Heat exposure raises the risks of preterm birth, stillbirths, congenital anomalies and obstetric complications. In the largest systematic review of its kind, researchers analysed 198 studies across 66, mostly high-income, countries. For every 1 ℃ increase in heat exposure, there was a 4% increase in the risk of a child being born prematurely — which is one of the leading causes of infant death or long-term disability. During a heatwave, the chance of preterm birth increased by 26%. “Protecting the health of pregnant women and newborns must become a priority in our response to climate change,” said physician-scientist and review co-author Darshnika Lakhoo in a statement.
Jean Pierre Sibomana’s First Battle with Marburg Viral Disease: What Happens When a Doctor is Isolated? (The Guardian | 6 min read)
When intensive-care physician Jean Pierre Sibomana was faced with two young patients displaying signs of haemorrhagic fever, he had to make an incredibly difficult choice: to diagnose Rwanda’s first confirmed outbreak of Marburg virus disease. “I knew… that this diagnosis could have profound political and economic implications,” he writes in a powerful first-hand account of the experience. He did what he had to do: isolated from outsiders, he and his colleagues battled a disease with an expected fatality rate of nearly 90%. There were many deaths of doctors and nurses. “We cared for both patients and colleagues with broken hearts, and we mourned together every day for the souls that were leaving us,” writes Sibomana.
Astronomer Desireé Cotto-Figueora is part of NASA’s Near-Earth Object Surveyor mission, which aims to spot big near-Earth asteroids to identify potential hazards. She started an astronomy club in high school and visited nearby observatories. I don’t think that a high school girl would expect to be on a NASA mission someday.
Clinical psychologist Steven Sultanoff shows how humor can be used to deal with stress. (Scientific American | 4 min read)
The president of the COP 29 said that the Western nations stood in the way of a better deal when he was an ecology and natural resources minister in the Azerbaijan state-owned oil company. “The Chinese were willing to offer more if others did so too (but the others didn’t),” he writes. (The Guardian | 5 min read)

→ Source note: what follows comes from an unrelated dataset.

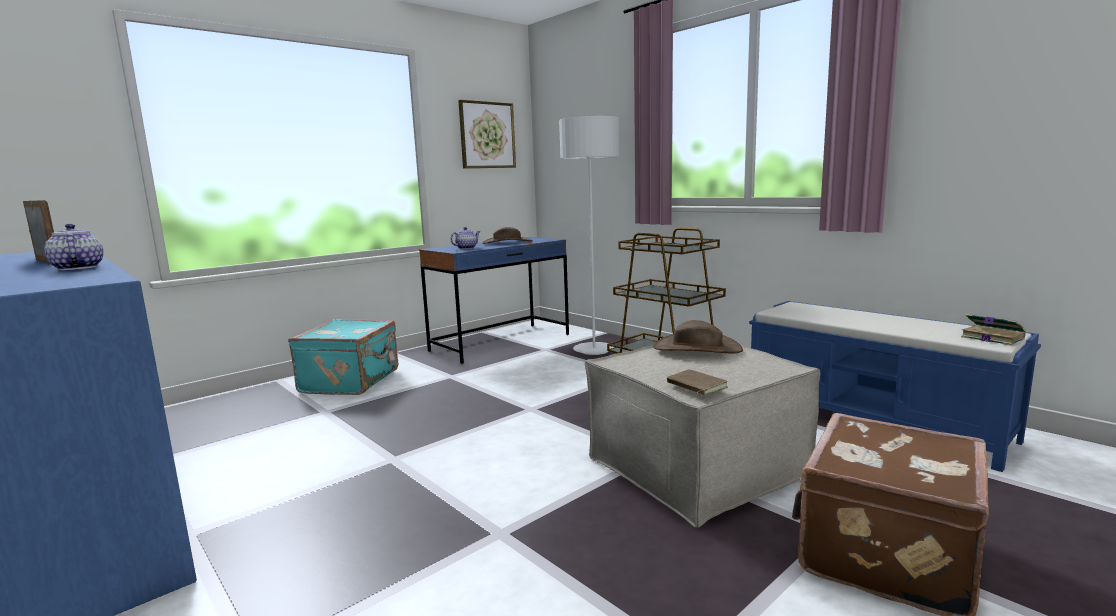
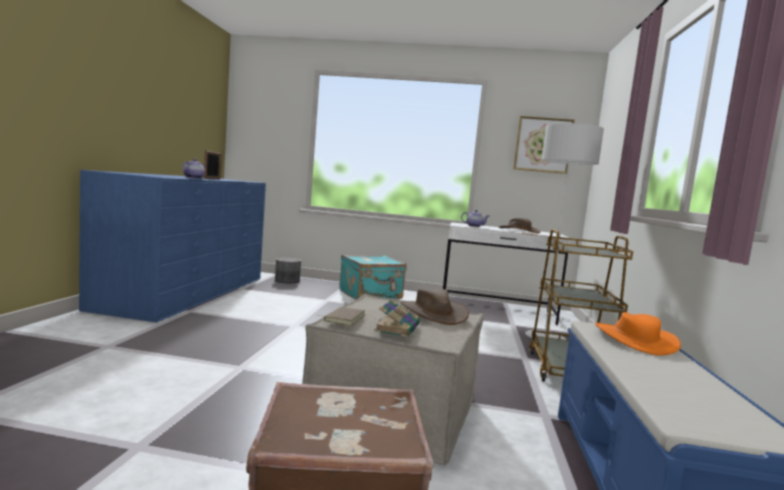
camera: 50 degrees right, 5 degrees down
blue desk [419,237,569,364] -> white desk [443,222,570,325]
book [961,314,1026,346] -> book moved to [374,299,420,337]
none -> grey planter [275,257,301,283]
none -> orange hat [595,312,681,356]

The agreement was pushed through by big players, according to representatives of many of the poorer countries. “Developed nations always throw text at us at the last minute, shove it down our throat, and then, for the sake of multilateralism, we always have to accept it,” says Juan Carlos Monterrey Gómez, Panama’s special representative for climate change. (The Guardian | 6 min read)
“I am half agony, half hope.” The 29th United Nation’s annual climate conference brought to a close with a marathon negotiation.
• An effort led by Saudi Arabia failed in its bid to backtrack from last year’s breakthrough pledge to “transition away from fossil fuels”. The issue was neglected until next year. (Middle East Eye | 1 min read)
• The deal is an increase on the previous climate finance target, set in 2009 at COP15, of $100 billion per year — ostensibly by 2020 but not achieved until two years later. 10 min read from 2021.